Jun 12, 2020: Spoke about CORD-19 at "Connected Health and COVID-19: Now and Beyond the Great Lockdown."

Jun 1, 2020: First round results for TREC-COVID are out in this SIGIR paper.

May 27, 2020: Gave a talk about CORD-19 at the Center for Science and Technology Studies at Leiden University.

May 4, 2020: We've released a paper explaining the rationale and structure of the TREC-COVID shared task in JAMIA.

Apr 27, 2020: Thanks to Seth Grimes for inviting Kyle and I to give a talk on CORD-19 at a meetup of the NY-NLP, A2D-NLP, DC-NLP, Hungarian NLP, and London Text Analytics groups!

Apr 22, 2020: Our preprint on CORD-19 is now available on arXiv! "CORD-19: The COVID-19 Open Research Dataset"

Apr 20, 2020: The podcast I recorded on CORD-19 with Practical AI is now out!

Apr 15, 2020: The TREC-COVID shared task is open and accepting submissions! The shared task aims to understand how ad hoc retrieval methods work best in a landscape of changing queries and a changing corpus.

Apr 14, 2020: I gave a talk about CORD-19 at the Semantic Indexing and Information Retrieval for Health Workshop at ECIR.

Apr 3, 2020: Our paper on the S2ORC corpus was accepted to ACL. The SUPP.AI paper was accepted to ACL Demo.

Apr 2, 2020: Our paper on "Gender trends in computer science authorship" has been accepted to the CACM!

Mar 16, 2020: Washington state has officially begun its COVID-19 closures. AI2 offices are closed and everyone at the house is now working remotely.

Mar 13, 2020: We've launched the first version of the CORD-19 dataset!

Jan 29, 2020: I gave a guest lecture on SPARQL for BIME 550: Knowledge Representation.


Dec 12, 2019: I am attending the ML4H workshop at NeurIPS in Vancouver, BC, where I'll be presenting our paper on SUPP.AI.

Oct 28, 2019: The Semantic Scholar team has moved into our new offices at Pacific Pointe, one block away from the old offices.

Sep 20, 2019: I was interviewed on King5 about SUPP.AI! My first time on live TV.

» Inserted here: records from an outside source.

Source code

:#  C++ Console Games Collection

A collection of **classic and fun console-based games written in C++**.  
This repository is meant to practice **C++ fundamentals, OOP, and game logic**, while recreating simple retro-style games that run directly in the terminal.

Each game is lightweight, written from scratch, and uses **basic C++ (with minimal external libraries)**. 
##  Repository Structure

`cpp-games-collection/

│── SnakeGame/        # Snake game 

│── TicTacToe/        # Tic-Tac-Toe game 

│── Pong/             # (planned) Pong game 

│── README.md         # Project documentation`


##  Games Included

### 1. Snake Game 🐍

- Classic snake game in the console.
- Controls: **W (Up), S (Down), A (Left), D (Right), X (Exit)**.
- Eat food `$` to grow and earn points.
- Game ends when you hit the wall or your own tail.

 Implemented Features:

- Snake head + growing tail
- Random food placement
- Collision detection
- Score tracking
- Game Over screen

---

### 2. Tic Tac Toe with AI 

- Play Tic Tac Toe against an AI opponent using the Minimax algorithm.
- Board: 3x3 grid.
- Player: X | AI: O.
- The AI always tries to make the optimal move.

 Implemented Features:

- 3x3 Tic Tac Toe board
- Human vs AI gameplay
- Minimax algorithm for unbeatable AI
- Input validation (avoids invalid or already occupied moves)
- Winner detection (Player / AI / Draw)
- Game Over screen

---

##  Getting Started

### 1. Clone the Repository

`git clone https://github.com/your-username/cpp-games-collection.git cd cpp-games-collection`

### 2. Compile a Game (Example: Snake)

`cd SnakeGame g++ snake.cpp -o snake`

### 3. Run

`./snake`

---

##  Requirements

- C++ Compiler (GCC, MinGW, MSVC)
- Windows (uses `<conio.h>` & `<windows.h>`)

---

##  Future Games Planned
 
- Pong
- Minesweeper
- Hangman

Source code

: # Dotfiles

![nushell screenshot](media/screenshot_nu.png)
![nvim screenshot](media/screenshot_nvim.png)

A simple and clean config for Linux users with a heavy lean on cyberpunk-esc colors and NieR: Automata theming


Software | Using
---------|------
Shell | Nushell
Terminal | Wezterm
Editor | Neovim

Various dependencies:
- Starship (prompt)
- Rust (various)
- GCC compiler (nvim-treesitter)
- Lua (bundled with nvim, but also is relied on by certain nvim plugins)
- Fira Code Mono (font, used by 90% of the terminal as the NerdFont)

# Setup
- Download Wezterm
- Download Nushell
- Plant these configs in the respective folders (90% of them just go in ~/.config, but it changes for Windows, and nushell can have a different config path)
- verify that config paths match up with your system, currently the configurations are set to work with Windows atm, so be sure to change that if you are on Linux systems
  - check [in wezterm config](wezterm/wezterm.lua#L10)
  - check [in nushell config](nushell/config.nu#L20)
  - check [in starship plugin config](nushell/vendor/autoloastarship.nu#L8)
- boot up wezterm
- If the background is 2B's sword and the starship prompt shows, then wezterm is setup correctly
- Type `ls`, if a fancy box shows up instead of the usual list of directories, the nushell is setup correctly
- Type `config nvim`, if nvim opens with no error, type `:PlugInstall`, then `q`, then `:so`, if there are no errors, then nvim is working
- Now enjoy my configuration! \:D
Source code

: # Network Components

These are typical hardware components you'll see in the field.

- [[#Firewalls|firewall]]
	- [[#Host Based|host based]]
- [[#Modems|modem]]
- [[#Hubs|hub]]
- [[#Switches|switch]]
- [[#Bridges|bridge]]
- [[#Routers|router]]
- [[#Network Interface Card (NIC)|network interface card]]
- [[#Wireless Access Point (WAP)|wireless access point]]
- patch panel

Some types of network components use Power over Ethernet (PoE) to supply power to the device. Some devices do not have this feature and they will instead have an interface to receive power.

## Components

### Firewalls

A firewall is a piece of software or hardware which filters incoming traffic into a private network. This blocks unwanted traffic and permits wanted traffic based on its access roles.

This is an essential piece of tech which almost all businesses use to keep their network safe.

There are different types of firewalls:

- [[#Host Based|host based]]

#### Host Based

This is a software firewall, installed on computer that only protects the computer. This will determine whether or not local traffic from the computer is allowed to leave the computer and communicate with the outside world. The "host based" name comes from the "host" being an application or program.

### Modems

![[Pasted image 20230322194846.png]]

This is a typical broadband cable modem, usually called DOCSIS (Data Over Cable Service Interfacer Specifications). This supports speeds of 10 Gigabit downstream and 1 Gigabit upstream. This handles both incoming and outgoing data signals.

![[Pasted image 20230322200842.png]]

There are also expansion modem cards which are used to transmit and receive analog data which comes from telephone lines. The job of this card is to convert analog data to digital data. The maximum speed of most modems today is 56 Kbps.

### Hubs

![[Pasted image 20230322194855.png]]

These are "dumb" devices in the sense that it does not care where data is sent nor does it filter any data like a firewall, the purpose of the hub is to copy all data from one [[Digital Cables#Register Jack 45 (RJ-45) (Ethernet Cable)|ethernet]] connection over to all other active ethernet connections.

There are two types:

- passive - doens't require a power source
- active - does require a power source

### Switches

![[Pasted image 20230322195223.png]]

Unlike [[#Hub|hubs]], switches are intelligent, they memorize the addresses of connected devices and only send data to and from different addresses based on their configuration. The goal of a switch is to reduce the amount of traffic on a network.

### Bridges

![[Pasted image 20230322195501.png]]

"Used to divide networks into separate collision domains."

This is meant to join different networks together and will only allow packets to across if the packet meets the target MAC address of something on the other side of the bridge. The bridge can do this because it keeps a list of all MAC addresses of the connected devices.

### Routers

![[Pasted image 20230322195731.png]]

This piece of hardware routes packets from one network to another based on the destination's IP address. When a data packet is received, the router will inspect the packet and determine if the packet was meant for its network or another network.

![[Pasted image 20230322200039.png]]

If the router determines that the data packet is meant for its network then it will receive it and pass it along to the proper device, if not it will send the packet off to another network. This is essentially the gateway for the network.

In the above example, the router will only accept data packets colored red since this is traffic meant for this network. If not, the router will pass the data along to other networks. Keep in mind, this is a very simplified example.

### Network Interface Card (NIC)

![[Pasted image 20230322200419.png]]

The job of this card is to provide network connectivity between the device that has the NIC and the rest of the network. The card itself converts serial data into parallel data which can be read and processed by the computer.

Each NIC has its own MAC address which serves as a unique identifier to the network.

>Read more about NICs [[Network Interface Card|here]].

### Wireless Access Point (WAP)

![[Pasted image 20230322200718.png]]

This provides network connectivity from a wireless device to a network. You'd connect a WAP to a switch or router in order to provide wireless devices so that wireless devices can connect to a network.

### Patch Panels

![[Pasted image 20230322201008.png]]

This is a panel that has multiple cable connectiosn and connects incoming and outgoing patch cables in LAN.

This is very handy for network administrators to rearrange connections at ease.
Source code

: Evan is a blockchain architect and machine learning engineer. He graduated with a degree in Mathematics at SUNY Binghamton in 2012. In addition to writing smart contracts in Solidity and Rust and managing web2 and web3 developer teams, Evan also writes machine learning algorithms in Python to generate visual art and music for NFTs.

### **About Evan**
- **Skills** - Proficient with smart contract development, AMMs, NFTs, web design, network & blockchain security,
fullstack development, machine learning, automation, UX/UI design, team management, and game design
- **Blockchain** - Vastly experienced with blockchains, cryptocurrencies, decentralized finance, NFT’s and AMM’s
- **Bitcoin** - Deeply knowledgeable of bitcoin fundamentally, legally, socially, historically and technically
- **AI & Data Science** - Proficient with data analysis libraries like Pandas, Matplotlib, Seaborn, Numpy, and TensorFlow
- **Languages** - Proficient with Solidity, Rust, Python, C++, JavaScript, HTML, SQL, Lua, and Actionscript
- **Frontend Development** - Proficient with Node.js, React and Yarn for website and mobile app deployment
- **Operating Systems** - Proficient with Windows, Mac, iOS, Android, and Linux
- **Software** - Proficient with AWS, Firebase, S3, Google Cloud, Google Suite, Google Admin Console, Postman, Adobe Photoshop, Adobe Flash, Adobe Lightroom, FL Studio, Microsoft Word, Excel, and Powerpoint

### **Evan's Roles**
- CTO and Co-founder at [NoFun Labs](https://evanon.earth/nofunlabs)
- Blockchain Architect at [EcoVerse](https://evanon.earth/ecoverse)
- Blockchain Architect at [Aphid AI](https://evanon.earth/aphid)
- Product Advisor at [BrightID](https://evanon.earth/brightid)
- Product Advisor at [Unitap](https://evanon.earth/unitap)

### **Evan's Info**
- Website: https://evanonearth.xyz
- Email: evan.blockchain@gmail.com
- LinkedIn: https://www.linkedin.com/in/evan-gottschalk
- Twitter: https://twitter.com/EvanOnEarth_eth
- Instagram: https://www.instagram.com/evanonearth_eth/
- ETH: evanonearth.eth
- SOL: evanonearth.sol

Sep 17, 2019: The companion paper for SUPP.AI is now out on arXiv: "Extracting evidence of supplement-drug interactions from literature"

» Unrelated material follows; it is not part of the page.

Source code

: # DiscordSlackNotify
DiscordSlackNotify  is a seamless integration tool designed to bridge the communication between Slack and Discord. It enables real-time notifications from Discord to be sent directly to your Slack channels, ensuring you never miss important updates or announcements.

Sep 15, 2019: We launched SUPP.AI! What was just a prototype for the hackathon has been built-out and released as a public tool for discovering supplement and drug interactions. Check it out!

Jul 26, 2019: My team won the AI2 Hackathon with our project "WhatSUPP: identifying supplement-drug interactions from literature." We won first place and audience choice!

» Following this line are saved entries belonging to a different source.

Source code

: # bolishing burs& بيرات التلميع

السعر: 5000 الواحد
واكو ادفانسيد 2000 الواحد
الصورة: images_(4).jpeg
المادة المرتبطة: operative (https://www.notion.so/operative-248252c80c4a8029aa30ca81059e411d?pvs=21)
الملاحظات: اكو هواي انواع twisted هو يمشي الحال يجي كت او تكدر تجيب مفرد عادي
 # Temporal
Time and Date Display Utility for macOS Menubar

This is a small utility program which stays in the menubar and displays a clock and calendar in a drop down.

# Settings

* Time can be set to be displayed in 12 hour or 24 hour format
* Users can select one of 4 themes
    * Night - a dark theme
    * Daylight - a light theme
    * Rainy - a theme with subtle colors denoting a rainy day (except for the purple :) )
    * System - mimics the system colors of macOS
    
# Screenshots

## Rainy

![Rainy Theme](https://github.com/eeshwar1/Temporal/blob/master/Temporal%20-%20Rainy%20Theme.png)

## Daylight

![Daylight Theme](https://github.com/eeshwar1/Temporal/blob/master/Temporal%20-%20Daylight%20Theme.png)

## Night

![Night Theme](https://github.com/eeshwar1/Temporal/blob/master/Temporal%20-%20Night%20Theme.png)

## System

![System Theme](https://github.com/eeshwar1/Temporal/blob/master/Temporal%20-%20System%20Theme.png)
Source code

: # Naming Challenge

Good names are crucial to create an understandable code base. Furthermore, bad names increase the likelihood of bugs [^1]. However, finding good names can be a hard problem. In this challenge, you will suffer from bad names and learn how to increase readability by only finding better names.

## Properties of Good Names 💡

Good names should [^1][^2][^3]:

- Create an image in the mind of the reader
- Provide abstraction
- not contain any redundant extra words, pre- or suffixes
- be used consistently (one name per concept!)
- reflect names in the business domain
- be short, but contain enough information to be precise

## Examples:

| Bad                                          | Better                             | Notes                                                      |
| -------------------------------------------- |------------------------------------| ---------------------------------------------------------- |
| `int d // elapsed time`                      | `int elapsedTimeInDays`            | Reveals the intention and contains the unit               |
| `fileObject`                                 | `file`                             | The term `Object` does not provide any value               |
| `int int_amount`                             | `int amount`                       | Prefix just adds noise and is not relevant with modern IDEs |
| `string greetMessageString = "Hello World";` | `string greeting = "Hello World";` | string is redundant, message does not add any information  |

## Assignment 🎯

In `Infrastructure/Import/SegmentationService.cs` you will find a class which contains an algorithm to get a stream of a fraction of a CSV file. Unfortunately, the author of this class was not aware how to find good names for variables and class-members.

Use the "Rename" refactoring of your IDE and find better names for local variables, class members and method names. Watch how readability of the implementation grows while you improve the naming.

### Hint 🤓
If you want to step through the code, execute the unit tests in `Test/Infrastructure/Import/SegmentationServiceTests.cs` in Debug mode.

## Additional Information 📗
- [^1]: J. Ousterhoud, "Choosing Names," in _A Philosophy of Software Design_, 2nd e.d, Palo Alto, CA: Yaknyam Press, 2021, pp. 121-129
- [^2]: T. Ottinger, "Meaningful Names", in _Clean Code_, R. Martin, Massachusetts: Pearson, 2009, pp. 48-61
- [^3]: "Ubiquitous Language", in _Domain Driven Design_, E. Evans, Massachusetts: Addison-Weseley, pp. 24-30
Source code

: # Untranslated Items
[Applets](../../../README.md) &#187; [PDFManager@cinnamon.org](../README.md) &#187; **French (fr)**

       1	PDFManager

Jun 19, 2019: Our preprint "Gender trends in computer science authorship" is now on arXiv.

Jun 17, 2019: I'm attending the Allen Institute's Workshop on Ontology Frameworks.

Jun 16, 2019: I moved into ELS2, our new vegetarian biking stronghold, now at the top of Capitol Hill.

Jun 14, 2019: I graduated! Officially received my PhD in Biomedical and Health Informatics from the UW.

May 20, 2019: I am attending AKBC in Amherst, MA. I will be giving a talk at the Scientific Literature KB Workshop on "Ontology-based integration of biological pathway data."

May 20, 2019: Our paper on extending the Pathway Ontology "Predicting instances of pathway ontology classes for pathway integration" has been accepted to the Journal of Biomedical Semantics.

May 16, 2019: We presented our poster on Spinal MRI denoising at ISMRM in Montreal.

May 2, 2019: I attended the KPMP meeting at the NIH in DC. Lots of interesting discussions on the role of ontology in data management and how to expand current biomedical ontologies to represent concepts in kidney disease.

Apr 8, 2019: I started as a Young Investigator in the Semantic Scholar Research Team at AI2!

Apr 6, 2019: I moved back to Seattle! Took a short break between finishing my PhD and my new postdoc position at AI2 to visit family and friends on the East Coast and bike from SF to LA with B!

Feb 26, 2019: I successfully defended my PhD dissertation: "Ontology-based pathway data integration"!!